Fans against BCS form PAC

WASHINGTON -- Lawmakers who have been trying to prod college football to replace the Bowl Championship Series with a playoff system now have the Washington equivalent of a booster club: a political action committee.

A group of college football fans launched the Playoff PAC Monday with the goal of electing similarly minded members of Congress. The hope is that if there's enough pressure from Congress, the BCS -- a complex system of computer rankings and polls that often draws criticism -- will voluntarily change to a playoff system. The BCS released its first standings of the season on Sunday.

"We recognize this is not a top-of-the-line issue for members of Congress and for the public, but college football is financially and culturally important to a lot of people," said one of the PAC's founders, Washington lawyer Matthew Sanderson. "So we feel members of Congress should spend time on a national institution that's financially and culturally important to their constituents. We also feel there will be a lot of support out there for this type of an effort."

"What we wanted to do was put together an effective way to ratchet up the political pressure," he added.

Sanderson worked as campaign finance lawyer for John McCain's 2008 presidential campaign. He is also a graduate of the University of Utah, whose football team was passed over for last season's national championship even though it went undefeated in the regular season.

The current college bowl system features a championship game between the two top teams in the BCS standings, based on two polls and six computer rankings.
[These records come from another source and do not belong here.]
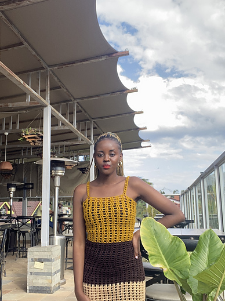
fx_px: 321
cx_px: 98
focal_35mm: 37
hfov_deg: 38.5
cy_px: 160
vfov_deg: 50.2
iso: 25
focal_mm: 2.71
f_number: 2.2
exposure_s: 1/153
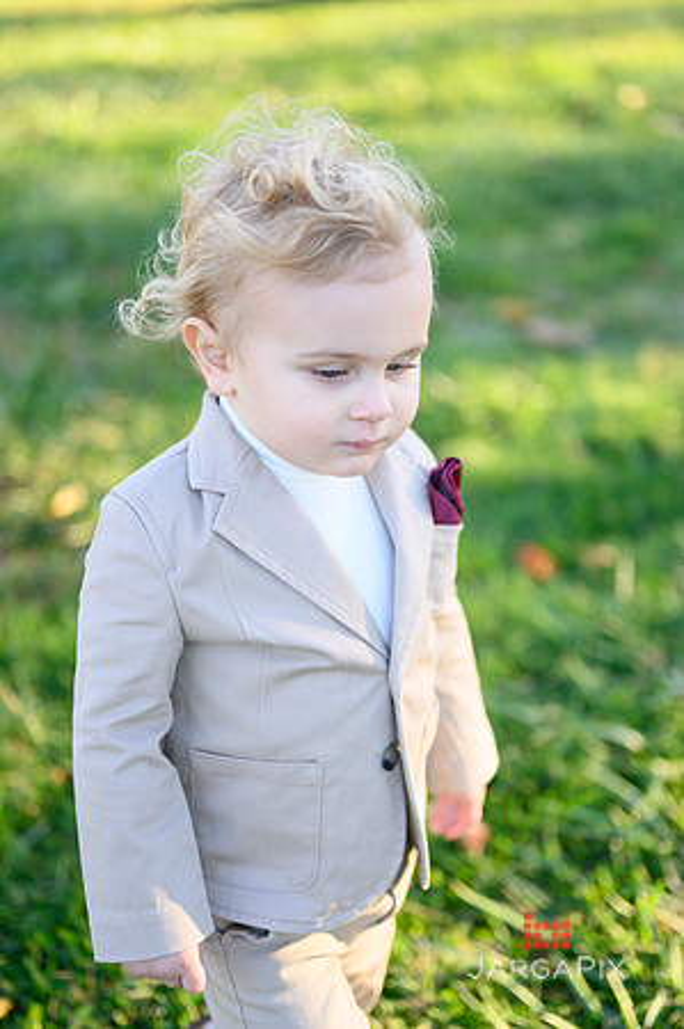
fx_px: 1428
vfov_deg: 39.6
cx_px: 342
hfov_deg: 26.9
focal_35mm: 50
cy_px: 514
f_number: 2
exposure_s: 1/800
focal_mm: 50
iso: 320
After the title game, eight other schools fill in the remaining slots for Orange, Sugar, Fiesta and Rose bowls. Under the BCS, six conferences get automatic bids -- the Atlantic Coast, Big East, Big 12, Big Ten, Pacific-10 and Southeastern. Other conferences have to qualify.

For years, members of Congress have railed that the system is unfair. This year, Congress held two hearings on the BCS, and several lawmakers have introduced bills aimed at forcing a playoff system. But none of the bills has moved.

In a news release that featured quotes from three BCS critics in Congress, the PAC said that change will come only when there are more "college football reformers" in Congress.

"This 'reform caucus' must be expanded so BCS officials understand that federal intervention is imminent if they refuse to answer the public's calls for change," the PAC said.

Sanderson said that the PAC will raise money from college football fans.

"We fundamentally see ourselves as a grass roots effort," he said.

In a statement, Harvey Perlman, chancellor of the University of Nebraska and chairman of the BCS Presidential Oversight Committee, called the BCS one of the best things to happen to postseason football.

"It modifies the traditional conference alignment with particular bowls to create the opportunity for the No. 1 and No. 2 ranked teams to meet in a bowl game, while preserving the bowl system to the benefit of 64 universities and many cities around the country," he said.